China IPPs' cash flow story unfolding unexpectedly stronger
But will this development last?
It has been noted that the cash flow story of IPPs in China is unfolding stronger than expected.
According to a research note from Barclays, the 2014 dividend announced by IPPs has increased 5.7% y/y exceeding the average earnings growth registered by the sector.
This is complimented by increase in free cash flows, which has aggregated to RMB130bn in 2014, up c15% y/y.
Barclays noted that it expects that free cash flows for the sector will continue their growth trajectory, given our expectation of normalisation of capex in next three years.
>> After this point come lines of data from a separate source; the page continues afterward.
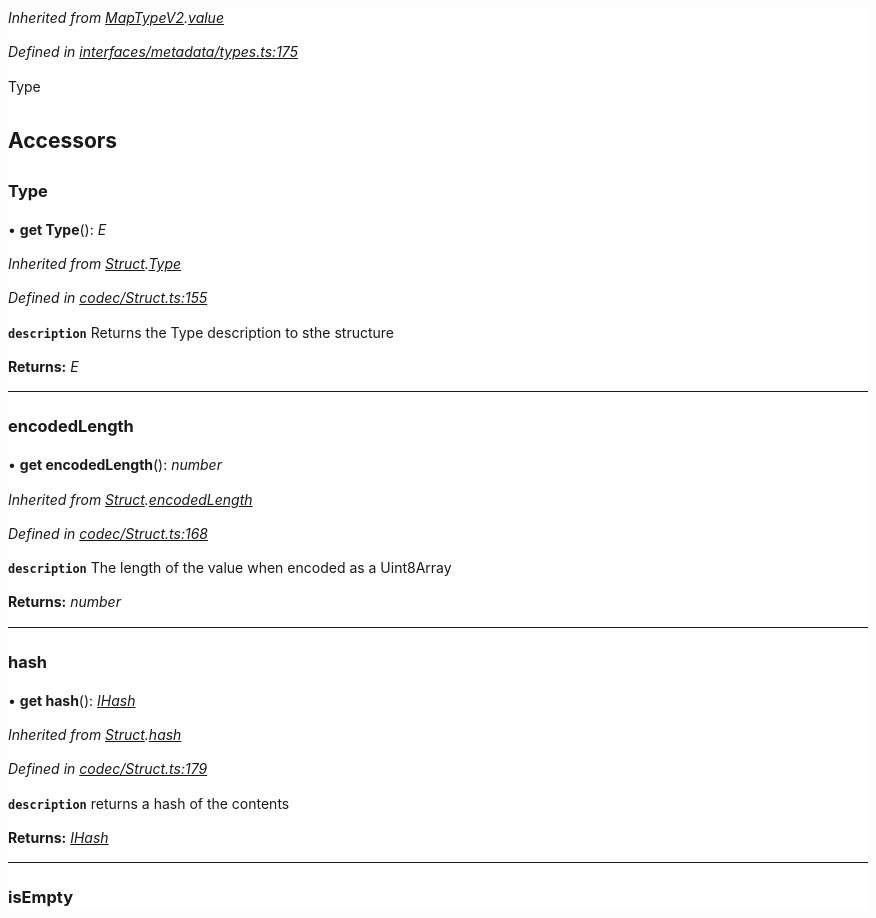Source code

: *Inherited from [MapTypeV2](_interfaces_metadata_types_.maptypev2.md).[value](_interfaces_metadata_types_.maptypev2.md#value)*

*Defined in [interfaces/metadata/types.ts:175](https://github.com/polkadot-js/api/blob/25d1a11/packages/types/src/interfaces/metadata/types.ts#L175)*

Type

## Accessors

###  Type

• **get Type**(): *E*

*Inherited from [Struct](../classes/_codec_struct_.struct.md).[Type](../classes/_codec_struct_.struct.md#type)*

*Defined in [codec/Struct.ts:155](https://github.com/polkadot-js/api/blob/25d1a11/packages/types/src/codec/Struct.ts#L155)*

**`description`** Returns the Type description to sthe structure

**Returns:** *E*

___

###  encodedLength

• **get encodedLength**(): *number*

*Inherited from [Struct](../classes/_codec_struct_.struct.md).[encodedLength](../classes/_codec_struct_.struct.md#encodedlength)*

*Defined in [codec/Struct.ts:168](https://github.com/polkadot-js/api/blob/25d1a11/packages/types/src/codec/Struct.ts#L168)*

**`description`** The length of the value when encoded as a Uint8Array

**Returns:** *number*

___

###  hash

• **get hash**(): *[IHash](_types_.ihash.md)*

*Inherited from [Struct](../classes/_codec_struct_.struct.md).[hash](../classes/_codec_struct_.struct.md#hash)*

*Defined in [codec/Struct.ts:179](https://github.com/polkadot-js/api/blob/25d1a11/packages/types/src/codec/Struct.ts#L179)*

**`description`** returns a hash of the contents

**Returns:** *[IHash](_types_.ihash.md)*

___

###  isEmpty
Here's more from Barclays:
2014 results for the IPP sector have demonstrated that a substantial proportion of the incremental cash flows will feed back to investors.
Dividends announced by most companies have been the highest in their recent history as a function of elevated earnings.
Going forward, we expect that with normalising capex, stronger free cash flows would continue and dividends would be well covered.
The sector is trading at a 5.2% dividend yield and Huaneng Power (OW) is leading the pack with its 50% payout ratio. The risk of tariff cuts is the biggest overhang.
However, the balance sheet deleveraging and consequent EV rebalancing should continue to offset any setbacks in the IPPs cash flow story, in our view.
The power reforms framework announced by the NDRC last week is widely seen as a risk, but could also provide an opportunity for IPPs to invest some of their cash flows for better returns.
We update our estimates with 2014 results and mark to market our commodity price assumptions; we lower our price target for Huaneng Power to HK$12 (from HK$13) while ratings are all unchanged.